The ransomware changes the affected file extension names to “.WNCRY”, so an infected file will look something like: original_name_of_file.jpg.WNCRY, for example. The encrypted files are also marked by the “WANACRY!” string at the beginning of the file.
This ransomware drops the following ransom notes in a text file:
Furthermore, the ransom being demanded is $300 worth of bitcoins. The ransom message, where instructions on how to pay the ransom, an explanation of what happened, and a countdown timer are displayed in what the cybercriminals behind the ransomware are referring to as “Wana Decrypt0r 2.0”:
Additionally, the victim’s wallpaper is changed to the following image:
This attack once again proves that ransomware is a powerful weapon that can be used against consumers and businesses alike. Ransomware becomes particularly nasty when it infects institutions like hospitals, where it can put people’s lives in danger.

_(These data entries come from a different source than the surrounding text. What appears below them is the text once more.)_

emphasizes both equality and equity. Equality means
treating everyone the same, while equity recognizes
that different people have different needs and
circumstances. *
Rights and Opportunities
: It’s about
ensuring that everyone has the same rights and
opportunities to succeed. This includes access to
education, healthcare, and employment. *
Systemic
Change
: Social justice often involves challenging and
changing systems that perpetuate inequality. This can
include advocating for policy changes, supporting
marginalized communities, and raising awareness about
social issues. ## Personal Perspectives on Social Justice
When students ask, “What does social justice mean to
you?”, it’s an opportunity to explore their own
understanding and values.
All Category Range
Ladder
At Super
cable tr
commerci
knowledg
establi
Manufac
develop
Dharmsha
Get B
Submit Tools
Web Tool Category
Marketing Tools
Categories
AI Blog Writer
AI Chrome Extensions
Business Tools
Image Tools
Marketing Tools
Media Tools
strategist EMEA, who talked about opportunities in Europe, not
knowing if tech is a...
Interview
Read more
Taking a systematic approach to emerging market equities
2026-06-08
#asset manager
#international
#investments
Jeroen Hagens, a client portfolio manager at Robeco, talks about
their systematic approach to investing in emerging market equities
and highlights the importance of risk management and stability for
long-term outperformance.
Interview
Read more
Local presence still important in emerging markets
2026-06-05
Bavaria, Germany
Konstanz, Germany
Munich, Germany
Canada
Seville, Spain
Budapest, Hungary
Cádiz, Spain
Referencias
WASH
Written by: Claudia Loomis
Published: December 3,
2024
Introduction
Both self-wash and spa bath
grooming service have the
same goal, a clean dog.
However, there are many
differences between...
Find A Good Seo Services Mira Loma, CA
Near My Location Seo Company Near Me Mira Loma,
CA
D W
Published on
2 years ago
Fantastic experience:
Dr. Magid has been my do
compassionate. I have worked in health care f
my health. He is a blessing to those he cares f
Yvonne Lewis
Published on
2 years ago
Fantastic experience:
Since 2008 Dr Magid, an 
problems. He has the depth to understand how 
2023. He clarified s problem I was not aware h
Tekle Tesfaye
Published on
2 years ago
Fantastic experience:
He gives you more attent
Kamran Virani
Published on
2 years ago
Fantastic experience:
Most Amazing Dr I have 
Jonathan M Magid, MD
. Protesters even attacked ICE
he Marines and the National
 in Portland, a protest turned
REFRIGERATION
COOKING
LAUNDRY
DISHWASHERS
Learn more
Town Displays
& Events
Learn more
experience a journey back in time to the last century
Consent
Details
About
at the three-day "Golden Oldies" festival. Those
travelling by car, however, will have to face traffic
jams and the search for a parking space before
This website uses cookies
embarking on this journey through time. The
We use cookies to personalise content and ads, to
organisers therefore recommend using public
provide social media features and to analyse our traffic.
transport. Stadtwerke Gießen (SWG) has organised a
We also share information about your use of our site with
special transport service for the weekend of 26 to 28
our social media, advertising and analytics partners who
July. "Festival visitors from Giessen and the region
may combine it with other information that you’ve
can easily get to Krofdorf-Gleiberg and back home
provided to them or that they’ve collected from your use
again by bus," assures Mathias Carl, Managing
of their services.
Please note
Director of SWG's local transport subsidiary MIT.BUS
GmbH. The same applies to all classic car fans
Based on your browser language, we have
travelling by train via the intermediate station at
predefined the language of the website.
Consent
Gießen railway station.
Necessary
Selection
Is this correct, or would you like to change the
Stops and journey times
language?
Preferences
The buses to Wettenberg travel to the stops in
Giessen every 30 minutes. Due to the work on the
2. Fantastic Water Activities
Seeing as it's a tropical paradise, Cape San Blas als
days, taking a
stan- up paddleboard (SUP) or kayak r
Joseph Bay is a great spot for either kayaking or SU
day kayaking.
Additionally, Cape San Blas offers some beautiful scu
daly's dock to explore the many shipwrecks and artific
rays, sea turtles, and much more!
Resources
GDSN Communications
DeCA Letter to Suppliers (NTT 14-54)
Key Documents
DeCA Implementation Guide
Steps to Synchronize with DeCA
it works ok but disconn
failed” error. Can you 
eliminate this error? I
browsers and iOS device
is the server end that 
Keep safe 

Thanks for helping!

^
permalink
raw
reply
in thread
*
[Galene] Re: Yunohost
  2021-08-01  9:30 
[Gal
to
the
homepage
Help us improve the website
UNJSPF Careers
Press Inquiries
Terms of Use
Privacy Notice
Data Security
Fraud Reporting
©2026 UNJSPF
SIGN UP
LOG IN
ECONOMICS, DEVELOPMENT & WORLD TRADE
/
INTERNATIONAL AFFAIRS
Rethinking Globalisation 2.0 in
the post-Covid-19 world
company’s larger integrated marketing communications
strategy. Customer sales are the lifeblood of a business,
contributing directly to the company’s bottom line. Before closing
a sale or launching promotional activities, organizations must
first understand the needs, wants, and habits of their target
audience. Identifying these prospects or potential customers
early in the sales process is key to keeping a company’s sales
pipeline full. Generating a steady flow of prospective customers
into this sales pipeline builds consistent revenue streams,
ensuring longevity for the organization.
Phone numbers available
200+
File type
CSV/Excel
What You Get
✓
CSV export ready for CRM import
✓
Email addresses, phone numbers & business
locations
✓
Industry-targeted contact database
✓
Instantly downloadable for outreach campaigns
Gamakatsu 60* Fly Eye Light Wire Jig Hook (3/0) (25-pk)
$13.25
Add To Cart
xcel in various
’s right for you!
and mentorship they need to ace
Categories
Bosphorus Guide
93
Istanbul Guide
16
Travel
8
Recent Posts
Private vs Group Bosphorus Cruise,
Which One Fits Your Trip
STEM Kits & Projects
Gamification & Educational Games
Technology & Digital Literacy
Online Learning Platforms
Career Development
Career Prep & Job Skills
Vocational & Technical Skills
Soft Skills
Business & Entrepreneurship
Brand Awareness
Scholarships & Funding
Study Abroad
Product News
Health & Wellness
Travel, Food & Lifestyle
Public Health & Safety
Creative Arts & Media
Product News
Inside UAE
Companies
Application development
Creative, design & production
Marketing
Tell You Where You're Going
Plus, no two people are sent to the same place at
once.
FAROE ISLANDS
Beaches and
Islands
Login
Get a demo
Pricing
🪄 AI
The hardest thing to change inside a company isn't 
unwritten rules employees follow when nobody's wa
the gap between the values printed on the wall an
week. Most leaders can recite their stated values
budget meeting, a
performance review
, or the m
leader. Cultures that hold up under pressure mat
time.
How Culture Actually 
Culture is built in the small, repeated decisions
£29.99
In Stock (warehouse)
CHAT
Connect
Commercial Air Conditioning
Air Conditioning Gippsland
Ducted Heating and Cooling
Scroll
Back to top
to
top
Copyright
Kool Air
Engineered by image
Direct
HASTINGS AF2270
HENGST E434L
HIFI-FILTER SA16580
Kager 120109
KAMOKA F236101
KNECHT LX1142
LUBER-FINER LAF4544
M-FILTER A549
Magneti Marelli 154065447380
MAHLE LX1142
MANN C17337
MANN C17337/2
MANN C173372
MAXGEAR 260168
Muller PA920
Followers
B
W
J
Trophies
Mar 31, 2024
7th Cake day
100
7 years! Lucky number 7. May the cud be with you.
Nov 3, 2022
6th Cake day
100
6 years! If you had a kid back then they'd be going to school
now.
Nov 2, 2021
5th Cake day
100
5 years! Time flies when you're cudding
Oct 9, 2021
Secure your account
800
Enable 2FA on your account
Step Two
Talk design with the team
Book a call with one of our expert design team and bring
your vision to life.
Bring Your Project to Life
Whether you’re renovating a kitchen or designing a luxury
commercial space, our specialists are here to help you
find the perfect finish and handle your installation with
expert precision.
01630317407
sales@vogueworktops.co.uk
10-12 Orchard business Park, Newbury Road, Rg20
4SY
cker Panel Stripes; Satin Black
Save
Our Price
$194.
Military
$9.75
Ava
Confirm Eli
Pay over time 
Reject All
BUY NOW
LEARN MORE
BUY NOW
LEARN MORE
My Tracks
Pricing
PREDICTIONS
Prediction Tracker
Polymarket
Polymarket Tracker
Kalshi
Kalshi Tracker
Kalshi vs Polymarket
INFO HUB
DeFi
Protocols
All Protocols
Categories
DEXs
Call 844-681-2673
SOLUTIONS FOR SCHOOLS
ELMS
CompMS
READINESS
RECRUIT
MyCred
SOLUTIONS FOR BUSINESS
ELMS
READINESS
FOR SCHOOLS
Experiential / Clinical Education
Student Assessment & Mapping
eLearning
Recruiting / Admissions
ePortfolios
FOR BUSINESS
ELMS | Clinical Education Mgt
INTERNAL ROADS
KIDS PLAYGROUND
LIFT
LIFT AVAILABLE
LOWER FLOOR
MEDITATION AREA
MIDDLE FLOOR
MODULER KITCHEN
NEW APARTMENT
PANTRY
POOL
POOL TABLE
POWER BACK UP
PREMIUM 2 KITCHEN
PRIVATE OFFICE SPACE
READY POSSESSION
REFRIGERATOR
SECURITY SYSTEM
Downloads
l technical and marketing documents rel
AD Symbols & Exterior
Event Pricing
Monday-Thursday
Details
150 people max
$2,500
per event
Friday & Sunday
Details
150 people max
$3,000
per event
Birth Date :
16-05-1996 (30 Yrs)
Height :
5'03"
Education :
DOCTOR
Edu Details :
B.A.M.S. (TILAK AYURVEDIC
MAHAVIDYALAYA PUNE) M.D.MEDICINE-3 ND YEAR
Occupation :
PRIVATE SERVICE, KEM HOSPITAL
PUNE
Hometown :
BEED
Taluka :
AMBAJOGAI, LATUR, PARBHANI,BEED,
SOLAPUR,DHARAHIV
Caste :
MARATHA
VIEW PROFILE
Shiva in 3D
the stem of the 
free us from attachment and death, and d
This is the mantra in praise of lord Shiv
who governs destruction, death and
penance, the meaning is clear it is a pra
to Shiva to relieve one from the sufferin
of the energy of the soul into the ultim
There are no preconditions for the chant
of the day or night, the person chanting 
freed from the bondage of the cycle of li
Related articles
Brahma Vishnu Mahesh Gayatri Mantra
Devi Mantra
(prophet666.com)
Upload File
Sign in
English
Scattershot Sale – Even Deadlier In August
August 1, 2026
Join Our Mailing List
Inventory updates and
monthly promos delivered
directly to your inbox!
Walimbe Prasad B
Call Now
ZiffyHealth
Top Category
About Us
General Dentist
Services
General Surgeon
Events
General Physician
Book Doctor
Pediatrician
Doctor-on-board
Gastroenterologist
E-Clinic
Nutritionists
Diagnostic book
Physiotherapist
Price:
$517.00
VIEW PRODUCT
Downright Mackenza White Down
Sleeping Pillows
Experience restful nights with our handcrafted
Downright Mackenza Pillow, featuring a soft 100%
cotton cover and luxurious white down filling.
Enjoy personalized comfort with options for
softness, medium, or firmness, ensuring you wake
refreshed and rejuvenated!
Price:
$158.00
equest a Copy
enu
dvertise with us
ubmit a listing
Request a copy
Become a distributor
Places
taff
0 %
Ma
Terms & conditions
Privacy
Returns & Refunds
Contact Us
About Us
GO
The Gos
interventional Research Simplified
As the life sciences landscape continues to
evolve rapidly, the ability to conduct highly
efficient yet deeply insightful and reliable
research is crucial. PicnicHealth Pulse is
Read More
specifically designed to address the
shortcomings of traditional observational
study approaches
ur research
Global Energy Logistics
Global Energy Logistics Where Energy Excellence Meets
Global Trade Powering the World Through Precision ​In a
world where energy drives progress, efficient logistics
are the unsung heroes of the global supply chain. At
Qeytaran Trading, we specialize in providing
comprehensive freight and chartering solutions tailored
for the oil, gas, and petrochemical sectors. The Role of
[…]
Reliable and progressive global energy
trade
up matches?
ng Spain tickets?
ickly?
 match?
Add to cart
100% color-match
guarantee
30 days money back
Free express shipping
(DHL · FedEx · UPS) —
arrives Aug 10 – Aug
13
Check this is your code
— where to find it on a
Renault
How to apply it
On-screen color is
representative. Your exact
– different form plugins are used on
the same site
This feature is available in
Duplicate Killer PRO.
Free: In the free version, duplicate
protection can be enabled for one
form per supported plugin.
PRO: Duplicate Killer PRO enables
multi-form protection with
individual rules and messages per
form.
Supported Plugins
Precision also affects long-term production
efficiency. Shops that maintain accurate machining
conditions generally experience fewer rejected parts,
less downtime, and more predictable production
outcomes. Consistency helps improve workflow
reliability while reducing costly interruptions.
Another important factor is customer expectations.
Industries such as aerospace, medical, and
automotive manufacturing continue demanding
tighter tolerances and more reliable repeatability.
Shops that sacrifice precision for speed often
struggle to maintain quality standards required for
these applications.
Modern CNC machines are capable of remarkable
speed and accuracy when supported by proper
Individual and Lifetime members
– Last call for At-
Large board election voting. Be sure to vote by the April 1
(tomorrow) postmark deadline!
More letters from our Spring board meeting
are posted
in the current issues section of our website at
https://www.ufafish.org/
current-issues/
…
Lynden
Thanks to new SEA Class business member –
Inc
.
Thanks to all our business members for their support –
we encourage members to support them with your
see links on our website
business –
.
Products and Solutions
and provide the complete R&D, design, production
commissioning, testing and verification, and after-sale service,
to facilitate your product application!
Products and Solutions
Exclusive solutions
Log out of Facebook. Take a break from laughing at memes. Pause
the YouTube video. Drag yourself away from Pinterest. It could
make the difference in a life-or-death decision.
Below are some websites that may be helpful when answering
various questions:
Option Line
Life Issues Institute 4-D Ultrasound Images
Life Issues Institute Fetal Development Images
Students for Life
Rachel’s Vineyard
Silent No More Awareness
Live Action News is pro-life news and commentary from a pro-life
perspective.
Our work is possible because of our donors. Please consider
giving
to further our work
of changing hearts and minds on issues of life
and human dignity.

WannaCry is most likely spreading on so many computers by using an exploit the Equation Group, which is a group that is widely suspected of being tied to the NSA, used for its dirty business. A hacker group called ShadowBrokers has stolen Equation Group’s hacking tools and has publicly released them. As confirmed by security researcher, Kafeine, the exploit, known as ETERNALBLUE or MS17-010, was probably used by the cybercriminals behind WannaCry and is a Windows SMB (Server Message Block, a network file sharing protocol) vulnerability.
Avast detects all known versions of WannaCry, but we strongly recommend all Windows users fully update their system with the latest available patches. We will continue to monitor this outbreak and update this blog post when we have further updates.